Mentions: Next, we assessed the contribution of MRC proliferation to the development of LN FDCs. The SLOs of RAG-2°/° mice lack FDC networks that can be reconstituted by an adoptive transfer of B cells (Fu et al., 1998). We adoptively transferred 6 × 107 WT B cells to RAG-2°/° mice, and 1 wk later, when many MRCs were maturing into FDCs (Fig. 5), mice were injected i.p with EdU. 1 d later, the percentage of EdU-labeled MRCs was analyzed by flow cytometry. Surprisingly, the percentage of proliferating (EdU+) MRCs in RAG-2°/° mice after B cell transfers was similar to that observed in mice that did not receive B cells (Fig. 6 E), suggesting that B cells did not trigger MRC proliferation but rather converted them into FDCs. To investigate this possibility, we determined the impact of B cells on the MRC network 24 h after their adoptive transfer, long before the appearance of the first mature FDCs (unpublished data). To this aim, we generated mice in which all stromal cells could be independently visualized in tissue section. RAG-2°/° Ubow mice were irradiated and reconstituted with nonfluorescent RAG-2°/° BM cells. 8 wk later, chimeric mice were adoptively transferred or not with CMFDA-labeled 6 × 107 B cells. 1 d later, LNs were sectioned, stained for RANK-L expression, and analyzed by confocal microscopy (Fig. 7 A). RANK-L+ dTomato+ MRCs formed a dense meshwork of short radioresistant stromal cells below the SCS of nontransferred mice (Fig. 7, A and C, left; Katakai et al., 2008). In contrast, upon B cell adoptive transfer, MRCs spread deeper in the follicle and harbored many cellular processes (Fig. 7, A and C, right), a morphological feature shared with mature FDCs (Fig. 5). Quantification of RANK-L+ dTomato+ cell bodies and mean width of the MRC territory indicated that B cells lead to the generation of a larger but less dense MRC network, even in the first 30-µm corridor abutting the SCS (Fig. 7 B). Accordingly, the total number of MRC cell bodies was similar in the MRC networks of control and B cell–injected mice, indicating that upon their arrival in the LN, B cells induce a topographic change rather than the proliferation of the preexisting MRC network.


Fate mapping reveals origin and dynamics of lymph node follicular dendritic cells.

Jarjour M, Jorquera A, Mondor I, Wienert S, Narang P, Coles MC, Klauschen F, Bajénoff M - J. Exp. Med. (2014)

* Task requirements *
1. Please duplicate the section of the passage on lymph node follicular dendritic cells from "Fate mapping reveals" up to and including "Exp. Med. (2014)".
2. In the passage on lymph node follicular dendritic cells, how long after the B cell transfer to RAG-2°/° mice were the mice injected with EdU?

* Provided information *
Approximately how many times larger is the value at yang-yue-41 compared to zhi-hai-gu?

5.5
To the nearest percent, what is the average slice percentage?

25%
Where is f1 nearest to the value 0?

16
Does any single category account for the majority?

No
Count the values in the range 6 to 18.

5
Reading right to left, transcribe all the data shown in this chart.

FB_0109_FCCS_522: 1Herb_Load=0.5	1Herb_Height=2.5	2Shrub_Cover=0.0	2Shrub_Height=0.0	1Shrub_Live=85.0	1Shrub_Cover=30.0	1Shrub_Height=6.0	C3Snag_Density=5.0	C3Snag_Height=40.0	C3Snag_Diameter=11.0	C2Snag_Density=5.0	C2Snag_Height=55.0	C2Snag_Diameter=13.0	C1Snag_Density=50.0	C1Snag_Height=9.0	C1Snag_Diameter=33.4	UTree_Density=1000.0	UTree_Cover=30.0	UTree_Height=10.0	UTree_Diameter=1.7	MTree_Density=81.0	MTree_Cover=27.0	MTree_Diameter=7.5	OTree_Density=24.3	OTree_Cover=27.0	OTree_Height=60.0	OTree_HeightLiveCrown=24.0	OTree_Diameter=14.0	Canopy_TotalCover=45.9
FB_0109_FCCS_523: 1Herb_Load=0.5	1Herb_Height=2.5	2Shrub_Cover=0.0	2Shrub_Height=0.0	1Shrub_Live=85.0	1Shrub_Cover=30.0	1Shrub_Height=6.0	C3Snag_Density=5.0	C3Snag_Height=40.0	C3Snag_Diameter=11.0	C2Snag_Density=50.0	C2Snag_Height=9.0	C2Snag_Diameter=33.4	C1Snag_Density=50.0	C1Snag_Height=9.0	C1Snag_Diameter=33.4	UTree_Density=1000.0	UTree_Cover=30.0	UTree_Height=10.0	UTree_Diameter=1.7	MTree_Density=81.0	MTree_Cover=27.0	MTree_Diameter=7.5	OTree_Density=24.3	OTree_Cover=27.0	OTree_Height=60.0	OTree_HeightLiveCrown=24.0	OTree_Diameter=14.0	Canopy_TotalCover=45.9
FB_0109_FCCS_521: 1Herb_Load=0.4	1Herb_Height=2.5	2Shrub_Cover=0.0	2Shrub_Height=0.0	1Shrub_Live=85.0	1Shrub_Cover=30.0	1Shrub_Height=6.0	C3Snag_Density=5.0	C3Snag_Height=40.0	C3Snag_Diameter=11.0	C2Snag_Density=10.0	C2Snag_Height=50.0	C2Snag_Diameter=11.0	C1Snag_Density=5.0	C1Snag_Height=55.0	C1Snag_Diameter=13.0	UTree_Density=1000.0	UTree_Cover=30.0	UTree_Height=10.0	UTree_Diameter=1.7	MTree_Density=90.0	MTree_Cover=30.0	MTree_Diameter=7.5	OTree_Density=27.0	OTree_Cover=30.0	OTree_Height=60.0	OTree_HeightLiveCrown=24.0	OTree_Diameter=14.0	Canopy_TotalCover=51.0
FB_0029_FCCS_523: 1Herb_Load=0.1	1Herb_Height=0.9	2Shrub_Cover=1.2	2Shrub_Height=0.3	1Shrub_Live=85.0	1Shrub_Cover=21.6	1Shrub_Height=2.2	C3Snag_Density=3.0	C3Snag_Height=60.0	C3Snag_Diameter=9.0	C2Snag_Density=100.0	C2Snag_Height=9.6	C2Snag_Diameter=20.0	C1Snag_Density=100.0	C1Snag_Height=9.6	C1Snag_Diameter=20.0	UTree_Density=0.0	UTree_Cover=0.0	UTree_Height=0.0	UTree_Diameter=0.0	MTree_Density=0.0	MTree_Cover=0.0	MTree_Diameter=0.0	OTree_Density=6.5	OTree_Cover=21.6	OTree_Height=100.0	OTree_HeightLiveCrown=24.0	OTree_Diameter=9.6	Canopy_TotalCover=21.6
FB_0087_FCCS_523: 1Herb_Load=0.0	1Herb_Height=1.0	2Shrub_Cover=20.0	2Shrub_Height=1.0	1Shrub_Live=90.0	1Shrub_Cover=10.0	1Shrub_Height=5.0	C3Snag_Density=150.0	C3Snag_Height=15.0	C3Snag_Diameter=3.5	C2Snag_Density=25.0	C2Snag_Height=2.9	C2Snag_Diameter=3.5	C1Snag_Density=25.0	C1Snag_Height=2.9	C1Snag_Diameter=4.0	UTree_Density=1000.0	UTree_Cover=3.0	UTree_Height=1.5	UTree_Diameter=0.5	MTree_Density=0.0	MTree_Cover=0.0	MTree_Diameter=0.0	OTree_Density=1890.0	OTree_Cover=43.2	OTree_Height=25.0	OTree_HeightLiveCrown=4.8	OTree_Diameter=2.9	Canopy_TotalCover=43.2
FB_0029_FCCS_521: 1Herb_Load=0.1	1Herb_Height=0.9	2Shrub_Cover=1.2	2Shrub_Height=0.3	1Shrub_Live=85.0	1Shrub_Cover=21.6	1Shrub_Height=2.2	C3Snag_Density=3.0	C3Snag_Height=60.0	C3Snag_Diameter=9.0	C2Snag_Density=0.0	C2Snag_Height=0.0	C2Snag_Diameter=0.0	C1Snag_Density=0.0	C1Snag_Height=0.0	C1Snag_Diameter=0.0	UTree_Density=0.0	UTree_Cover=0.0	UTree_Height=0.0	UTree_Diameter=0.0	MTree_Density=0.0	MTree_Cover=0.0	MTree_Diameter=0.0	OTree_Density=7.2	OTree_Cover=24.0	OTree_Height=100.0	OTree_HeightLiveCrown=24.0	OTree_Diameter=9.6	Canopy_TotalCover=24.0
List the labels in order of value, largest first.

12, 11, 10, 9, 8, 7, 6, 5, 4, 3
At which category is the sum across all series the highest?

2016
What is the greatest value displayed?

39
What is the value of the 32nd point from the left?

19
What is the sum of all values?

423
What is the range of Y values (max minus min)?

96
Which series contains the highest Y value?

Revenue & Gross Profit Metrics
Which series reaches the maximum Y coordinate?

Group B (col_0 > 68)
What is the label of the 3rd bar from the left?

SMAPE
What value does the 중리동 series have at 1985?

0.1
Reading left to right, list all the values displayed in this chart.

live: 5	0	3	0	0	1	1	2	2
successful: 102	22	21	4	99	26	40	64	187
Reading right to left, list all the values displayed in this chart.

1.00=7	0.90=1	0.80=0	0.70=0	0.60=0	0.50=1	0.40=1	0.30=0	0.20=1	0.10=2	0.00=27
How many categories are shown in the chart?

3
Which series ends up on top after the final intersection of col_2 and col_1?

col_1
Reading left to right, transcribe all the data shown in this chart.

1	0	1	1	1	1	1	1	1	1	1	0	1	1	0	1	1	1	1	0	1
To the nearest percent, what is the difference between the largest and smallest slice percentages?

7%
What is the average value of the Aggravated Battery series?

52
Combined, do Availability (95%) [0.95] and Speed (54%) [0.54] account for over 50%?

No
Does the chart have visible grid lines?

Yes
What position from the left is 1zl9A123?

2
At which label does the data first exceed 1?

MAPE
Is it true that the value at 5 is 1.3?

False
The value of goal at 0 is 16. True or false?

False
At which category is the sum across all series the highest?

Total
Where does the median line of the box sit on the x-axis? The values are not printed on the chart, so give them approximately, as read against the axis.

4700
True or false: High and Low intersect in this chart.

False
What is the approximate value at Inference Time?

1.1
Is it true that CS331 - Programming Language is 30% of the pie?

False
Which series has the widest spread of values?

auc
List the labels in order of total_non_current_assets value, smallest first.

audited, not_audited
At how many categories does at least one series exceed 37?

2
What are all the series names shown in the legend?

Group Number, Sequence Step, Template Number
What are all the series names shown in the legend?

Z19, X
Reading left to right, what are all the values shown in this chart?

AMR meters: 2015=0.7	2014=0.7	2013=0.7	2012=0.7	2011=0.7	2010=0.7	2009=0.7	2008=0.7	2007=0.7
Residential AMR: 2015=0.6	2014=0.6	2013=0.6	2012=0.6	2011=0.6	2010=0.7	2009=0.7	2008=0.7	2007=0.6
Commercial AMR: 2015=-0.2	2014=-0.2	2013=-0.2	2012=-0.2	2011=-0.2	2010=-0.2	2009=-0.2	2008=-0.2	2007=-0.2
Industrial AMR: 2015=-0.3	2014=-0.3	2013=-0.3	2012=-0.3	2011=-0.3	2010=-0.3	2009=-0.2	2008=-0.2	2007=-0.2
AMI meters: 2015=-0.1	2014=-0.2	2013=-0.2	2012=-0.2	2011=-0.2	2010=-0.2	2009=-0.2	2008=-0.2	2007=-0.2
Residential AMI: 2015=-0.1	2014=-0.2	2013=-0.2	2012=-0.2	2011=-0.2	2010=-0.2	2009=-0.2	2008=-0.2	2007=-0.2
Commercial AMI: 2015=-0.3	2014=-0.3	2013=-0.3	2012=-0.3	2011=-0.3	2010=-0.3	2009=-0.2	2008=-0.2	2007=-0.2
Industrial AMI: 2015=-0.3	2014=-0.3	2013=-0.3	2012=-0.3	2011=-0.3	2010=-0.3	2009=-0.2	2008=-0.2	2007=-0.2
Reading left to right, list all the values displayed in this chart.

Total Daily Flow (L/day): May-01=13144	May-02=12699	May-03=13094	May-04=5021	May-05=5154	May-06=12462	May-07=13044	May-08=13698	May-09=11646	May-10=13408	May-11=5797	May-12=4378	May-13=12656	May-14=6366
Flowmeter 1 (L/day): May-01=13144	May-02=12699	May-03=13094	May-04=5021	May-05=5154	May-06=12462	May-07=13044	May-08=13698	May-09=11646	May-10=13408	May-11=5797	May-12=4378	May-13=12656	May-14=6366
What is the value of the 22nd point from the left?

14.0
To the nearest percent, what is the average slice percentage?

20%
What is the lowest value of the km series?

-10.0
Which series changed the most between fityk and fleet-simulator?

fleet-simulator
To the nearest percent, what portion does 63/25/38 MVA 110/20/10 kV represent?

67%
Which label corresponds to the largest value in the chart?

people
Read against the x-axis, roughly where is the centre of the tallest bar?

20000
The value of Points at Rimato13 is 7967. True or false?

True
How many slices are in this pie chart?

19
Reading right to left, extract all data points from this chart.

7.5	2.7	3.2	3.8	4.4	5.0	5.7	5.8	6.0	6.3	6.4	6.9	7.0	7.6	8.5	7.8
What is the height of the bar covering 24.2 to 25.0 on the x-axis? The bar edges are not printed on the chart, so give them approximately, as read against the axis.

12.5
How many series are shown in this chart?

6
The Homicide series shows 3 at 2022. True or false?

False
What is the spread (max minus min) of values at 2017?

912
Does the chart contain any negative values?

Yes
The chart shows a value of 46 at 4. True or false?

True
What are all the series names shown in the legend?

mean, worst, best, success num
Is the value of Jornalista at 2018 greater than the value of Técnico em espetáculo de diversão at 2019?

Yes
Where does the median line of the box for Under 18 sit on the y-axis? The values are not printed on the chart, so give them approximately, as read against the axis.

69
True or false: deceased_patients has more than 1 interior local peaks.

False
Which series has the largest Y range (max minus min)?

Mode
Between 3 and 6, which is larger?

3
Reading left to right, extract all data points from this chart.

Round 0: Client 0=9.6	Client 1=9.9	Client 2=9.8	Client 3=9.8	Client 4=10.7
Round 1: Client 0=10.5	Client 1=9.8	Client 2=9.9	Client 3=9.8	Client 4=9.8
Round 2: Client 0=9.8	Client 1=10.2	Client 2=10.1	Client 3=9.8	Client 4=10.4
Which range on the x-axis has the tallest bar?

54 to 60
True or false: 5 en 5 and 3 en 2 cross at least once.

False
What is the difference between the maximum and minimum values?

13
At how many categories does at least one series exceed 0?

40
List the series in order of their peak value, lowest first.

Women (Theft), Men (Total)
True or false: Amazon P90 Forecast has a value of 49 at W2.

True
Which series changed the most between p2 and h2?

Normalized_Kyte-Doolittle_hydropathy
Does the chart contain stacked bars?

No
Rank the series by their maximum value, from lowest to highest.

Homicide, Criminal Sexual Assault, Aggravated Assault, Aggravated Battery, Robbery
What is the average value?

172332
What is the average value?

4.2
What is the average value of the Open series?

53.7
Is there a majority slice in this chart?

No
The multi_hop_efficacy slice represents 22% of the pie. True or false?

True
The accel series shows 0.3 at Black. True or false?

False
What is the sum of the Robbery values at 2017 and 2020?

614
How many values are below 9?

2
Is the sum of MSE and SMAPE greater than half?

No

* Numbered answers *
1.
Fate mapping reveals origin and dynamics of lymph node follicular dendritic cells.

Jarjour M, Jorquera A, Mondor I, Wienert S, Narang P, Coles MC, Klauschen F, Bajénoff M - J. Exp. Med. (2014)

2. One week later.